Civil society, media trained on transitional justice mechanisms


By Tabora Bojang

A four-day capacity-building workshop for civil society organisations and members of the media is currently underway at a local hotel in Bakau.
The training organised by the Justice Ministry in collaboration with the United Nations Development Programme (UNDP) and UN Peace Building Support Office (PBSO) is aimed at strengthening the capacity and understanding of civil society and media to promote improved understanding of conceptual framework mechanisms of transitional justice. As well as effectively participate in its institutional processes including the upcoming truth, reconciliation and reparations commission.

As a Gambian transitional justice institution, the TRRC is designed to investigate systematic wide ranges of past human rights abuses and violations of the former regime, manage truth seeking, enhance reconciliation and prevent repetitions of the abuses and violations suffered in the past 22 years.
In her opening remarks, Mrs. Nessie Golakai-Gould, UNDP deputy country Representative, described the training as an essential opportunity to engage media and civil society as key partners to the Government in its plans for the successful implementation of transitional justice after 22-years dictatorial rule.
”Strengthening participants’ knowledge and attitude by equipping them with the necessary skills and tools to understand the functioning of selected transitional mechanisms such as truth commission, prosecutions and institutional reforms for non-recurrence of human rights violations will go a long way in enhancing public outreach and inclusive national dialogue,” she said.

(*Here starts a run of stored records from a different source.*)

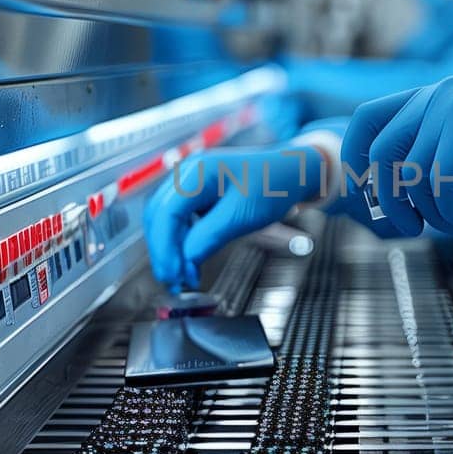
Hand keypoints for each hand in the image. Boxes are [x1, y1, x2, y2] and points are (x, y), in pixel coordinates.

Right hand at [143, 145, 325, 289]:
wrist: (293, 173)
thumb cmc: (274, 184)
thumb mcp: (243, 214)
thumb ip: (210, 236)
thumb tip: (185, 261)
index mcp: (197, 172)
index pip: (165, 213)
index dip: (165, 248)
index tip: (173, 274)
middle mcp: (188, 174)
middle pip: (158, 217)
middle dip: (163, 251)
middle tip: (174, 281)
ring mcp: (191, 184)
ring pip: (165, 220)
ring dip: (170, 248)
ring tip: (183, 275)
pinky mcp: (197, 196)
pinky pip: (179, 220)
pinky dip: (181, 241)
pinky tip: (190, 259)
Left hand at [340, 76, 452, 237]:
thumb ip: (429, 165)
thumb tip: (381, 197)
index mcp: (437, 95)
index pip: (368, 119)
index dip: (356, 161)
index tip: (367, 198)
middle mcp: (441, 92)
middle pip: (379, 152)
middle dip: (389, 201)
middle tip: (414, 227)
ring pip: (408, 174)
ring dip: (429, 213)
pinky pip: (436, 183)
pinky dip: (449, 213)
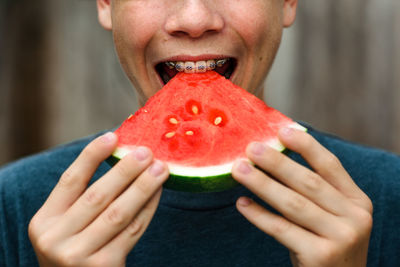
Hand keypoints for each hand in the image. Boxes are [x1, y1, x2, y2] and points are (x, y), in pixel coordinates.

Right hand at [28, 132, 168, 265]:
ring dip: (143, 187)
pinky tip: (158, 193)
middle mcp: (56, 239)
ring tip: (161, 169)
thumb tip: (121, 158)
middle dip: (125, 170)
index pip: (70, 181)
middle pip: (98, 195)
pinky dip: (148, 208)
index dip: (91, 156)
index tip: (112, 136)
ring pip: (119, 212)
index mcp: (44, 222)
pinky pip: (133, 230)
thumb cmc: (75, 250)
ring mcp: (79, 256)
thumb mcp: (66, 227)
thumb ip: (83, 200)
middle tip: (146, 151)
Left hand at [232, 127, 372, 266]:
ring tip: (239, 170)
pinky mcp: (320, 257)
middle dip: (277, 163)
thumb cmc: (328, 244)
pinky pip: (281, 229)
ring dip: (262, 183)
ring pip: (293, 204)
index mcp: (357, 201)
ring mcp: (340, 238)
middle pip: (309, 183)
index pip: (330, 166)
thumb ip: (315, 192)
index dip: (306, 146)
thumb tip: (275, 157)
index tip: (282, 130)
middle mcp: (355, 218)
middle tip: (251, 148)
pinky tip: (242, 204)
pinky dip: (259, 215)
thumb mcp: (332, 216)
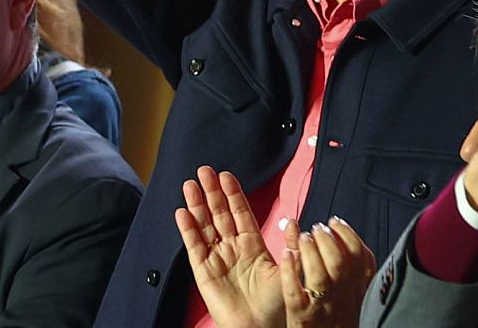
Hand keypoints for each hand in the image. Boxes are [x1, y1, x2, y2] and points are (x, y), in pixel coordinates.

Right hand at [175, 166, 283, 327]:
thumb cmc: (277, 306)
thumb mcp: (288, 271)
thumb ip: (291, 246)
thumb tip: (294, 222)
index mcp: (253, 246)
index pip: (241, 213)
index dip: (233, 194)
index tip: (226, 175)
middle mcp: (233, 249)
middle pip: (220, 214)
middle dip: (212, 192)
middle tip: (204, 171)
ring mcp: (217, 259)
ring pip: (204, 226)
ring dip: (197, 205)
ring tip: (190, 184)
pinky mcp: (203, 272)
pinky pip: (194, 246)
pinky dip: (187, 230)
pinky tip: (182, 213)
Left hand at [280, 218, 375, 327]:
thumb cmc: (337, 322)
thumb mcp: (354, 297)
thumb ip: (353, 271)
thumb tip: (343, 236)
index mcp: (359, 293)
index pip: (362, 259)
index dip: (348, 235)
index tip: (335, 222)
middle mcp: (343, 300)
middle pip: (341, 263)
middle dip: (329, 239)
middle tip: (317, 228)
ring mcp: (321, 309)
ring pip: (319, 276)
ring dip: (310, 251)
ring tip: (302, 237)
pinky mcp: (301, 318)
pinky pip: (295, 292)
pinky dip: (290, 270)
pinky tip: (285, 254)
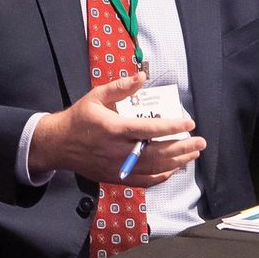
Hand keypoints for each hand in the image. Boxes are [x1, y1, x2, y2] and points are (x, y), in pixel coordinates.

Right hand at [28, 73, 202, 186]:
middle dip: (182, 147)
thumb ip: (121, 87)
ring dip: (177, 162)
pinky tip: (173, 168)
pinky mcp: (116, 177)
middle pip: (157, 152)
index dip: (172, 127)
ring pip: (154, 168)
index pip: (150, 129)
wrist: (59, 145)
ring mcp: (118, 167)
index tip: (189, 123)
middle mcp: (118, 151)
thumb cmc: (79, 118)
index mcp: (114, 129)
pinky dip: (162, 176)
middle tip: (200, 142)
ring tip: (193, 154)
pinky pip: (144, 180)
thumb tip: (142, 77)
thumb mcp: (96, 96)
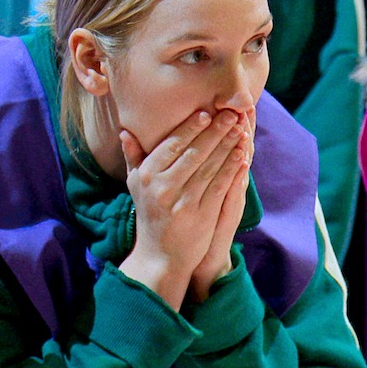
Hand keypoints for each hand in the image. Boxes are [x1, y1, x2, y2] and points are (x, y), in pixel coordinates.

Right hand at [118, 110, 248, 309]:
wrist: (159, 255)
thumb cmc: (149, 215)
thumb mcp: (135, 186)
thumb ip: (133, 158)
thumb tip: (124, 132)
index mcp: (147, 176)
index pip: (171, 145)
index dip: (190, 128)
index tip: (206, 112)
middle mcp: (162, 188)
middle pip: (193, 153)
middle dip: (214, 132)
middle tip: (230, 114)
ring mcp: (182, 202)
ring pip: (209, 168)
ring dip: (227, 146)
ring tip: (240, 129)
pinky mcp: (201, 215)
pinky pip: (219, 187)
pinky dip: (231, 170)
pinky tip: (242, 156)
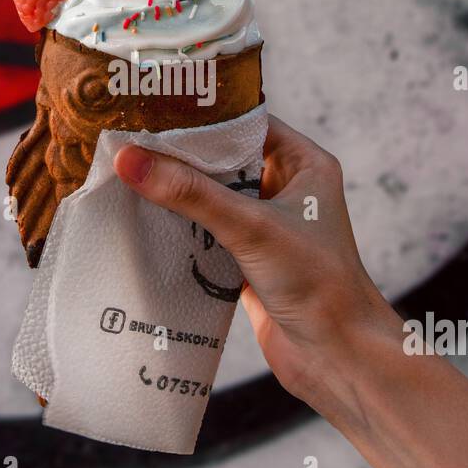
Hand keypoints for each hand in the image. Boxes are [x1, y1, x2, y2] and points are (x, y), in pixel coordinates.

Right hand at [113, 115, 400, 411]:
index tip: (155, 109)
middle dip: (182, 156)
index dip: (203, 117)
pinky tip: (145, 223)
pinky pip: (208, 234)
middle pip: (224, 160)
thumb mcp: (250, 227)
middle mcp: (288, 189)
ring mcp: (268, 227)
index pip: (246, 123)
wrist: (338, 358)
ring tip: (129, 176)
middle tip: (132, 142)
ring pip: (214, 198)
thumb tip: (132, 159)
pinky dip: (182, 230)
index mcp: (306, 165)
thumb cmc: (318, 284)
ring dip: (178, 194)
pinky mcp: (250, 261)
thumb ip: (190, 193)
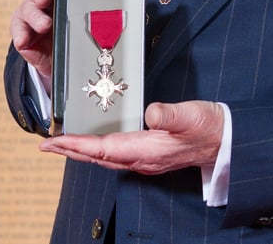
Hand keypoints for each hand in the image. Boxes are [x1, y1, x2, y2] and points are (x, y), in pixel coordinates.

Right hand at [9, 0, 101, 90]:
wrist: (61, 47)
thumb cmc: (70, 18)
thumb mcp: (80, 5)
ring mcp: (29, 12)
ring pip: (29, 11)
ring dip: (36, 18)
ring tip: (45, 26)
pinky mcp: (20, 30)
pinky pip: (19, 32)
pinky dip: (21, 36)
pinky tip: (23, 41)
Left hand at [38, 100, 224, 173]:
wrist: (225, 141)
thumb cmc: (208, 128)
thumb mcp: (191, 116)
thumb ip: (170, 115)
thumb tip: (151, 113)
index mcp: (147, 150)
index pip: (103, 150)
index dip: (76, 146)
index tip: (54, 142)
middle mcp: (142, 159)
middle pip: (97, 158)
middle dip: (71, 151)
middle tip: (47, 144)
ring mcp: (146, 159)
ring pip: (105, 159)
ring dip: (82, 152)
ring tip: (63, 144)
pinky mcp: (151, 154)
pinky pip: (116, 155)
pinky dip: (98, 150)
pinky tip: (96, 145)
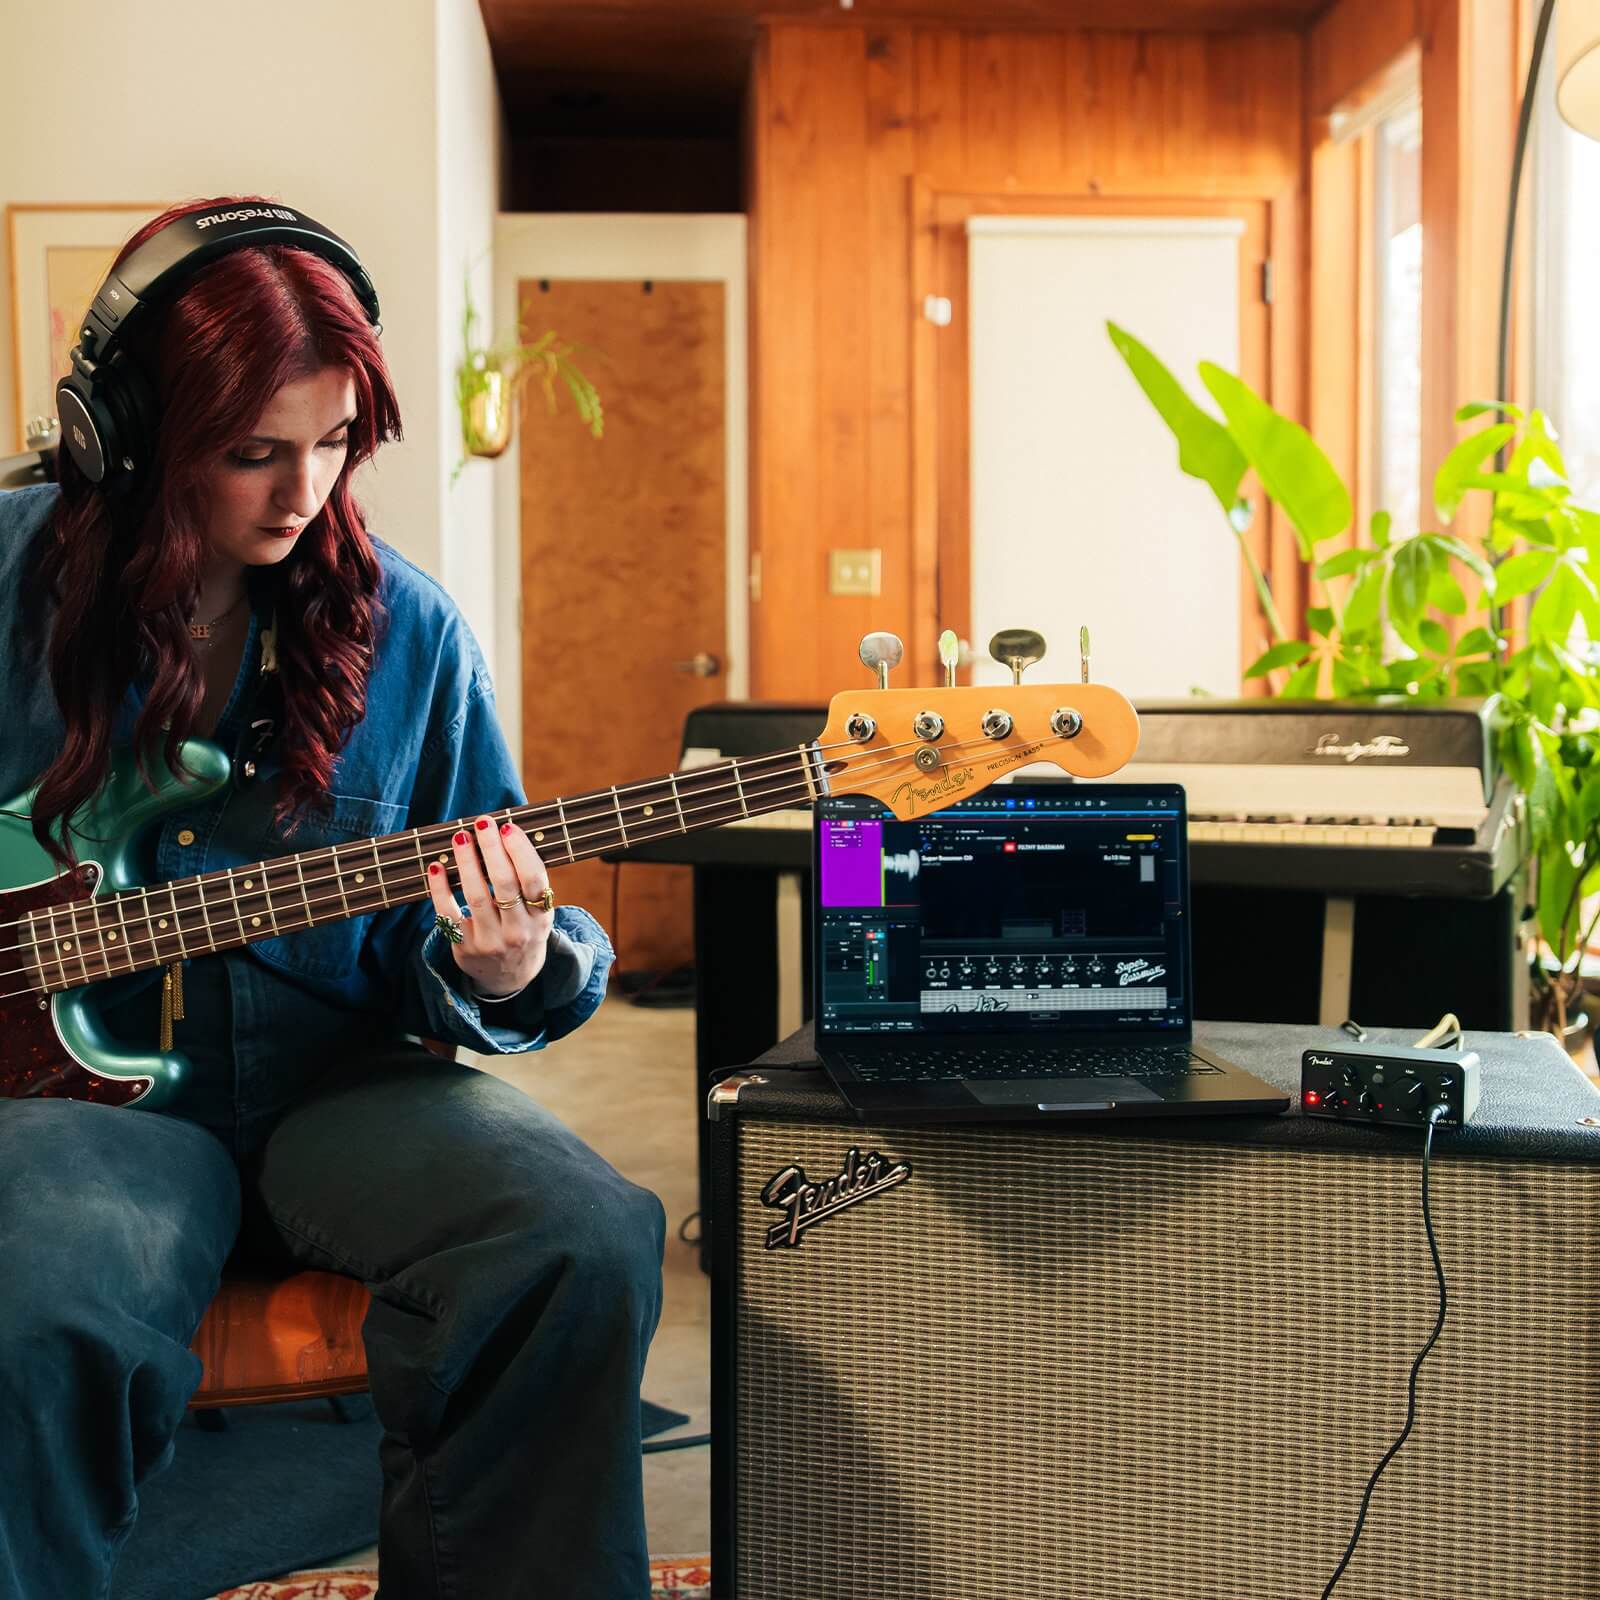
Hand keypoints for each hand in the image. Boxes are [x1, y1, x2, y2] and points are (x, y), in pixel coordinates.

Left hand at [425, 816, 554, 997]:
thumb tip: (506, 835)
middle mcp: (518, 930)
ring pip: (476, 896)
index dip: (521, 851)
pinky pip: (448, 914)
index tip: (508, 827)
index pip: (534, 879)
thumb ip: (527, 882)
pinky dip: (440, 889)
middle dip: (492, 849)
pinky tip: (436, 868)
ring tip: (460, 837)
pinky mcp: (464, 948)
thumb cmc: (523, 930)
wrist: (510, 977)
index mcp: (541, 917)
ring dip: (467, 863)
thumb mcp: (538, 913)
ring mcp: (490, 941)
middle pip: (505, 884)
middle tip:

Madam Golakai, who has an extensive experience with civil society having worked with international and regional civil society networks in the Africa, assured UNDP’s continuous and unwavering commitment to ensure a smooth success in Gambia’s transitional justice processes.
According to the Solicitor General and Legal Secretary, Cherno Marena, the success of the upcoming commission would be highly vested on the media and the civil society, as key and important partners in managing the expectations of the public on transitional justice processes.

”A very important and key element of transitional justice is managing expectations of not only the victims but also managing the expectations of the general society, public, media and even the civil society organisations. Therefore success of our TJ mechanism rests not so much on the involvement and investment of the state but also equally on the investment of media practitioners and Civil Society Organisations who would naturally accomplish the process,” said Marena.

He said the Gambia’s truth commission is a unique model that is tailored to the country’s own situation and will serve as a source of inspiration for other commissions over the world. ”This is why after the study tour organised in South Africa and Sierra Leone, we were able to come up with our own model. Therefore, it is important that when we are disseminating information on the TRRC we speak from an informed angle,” he stated.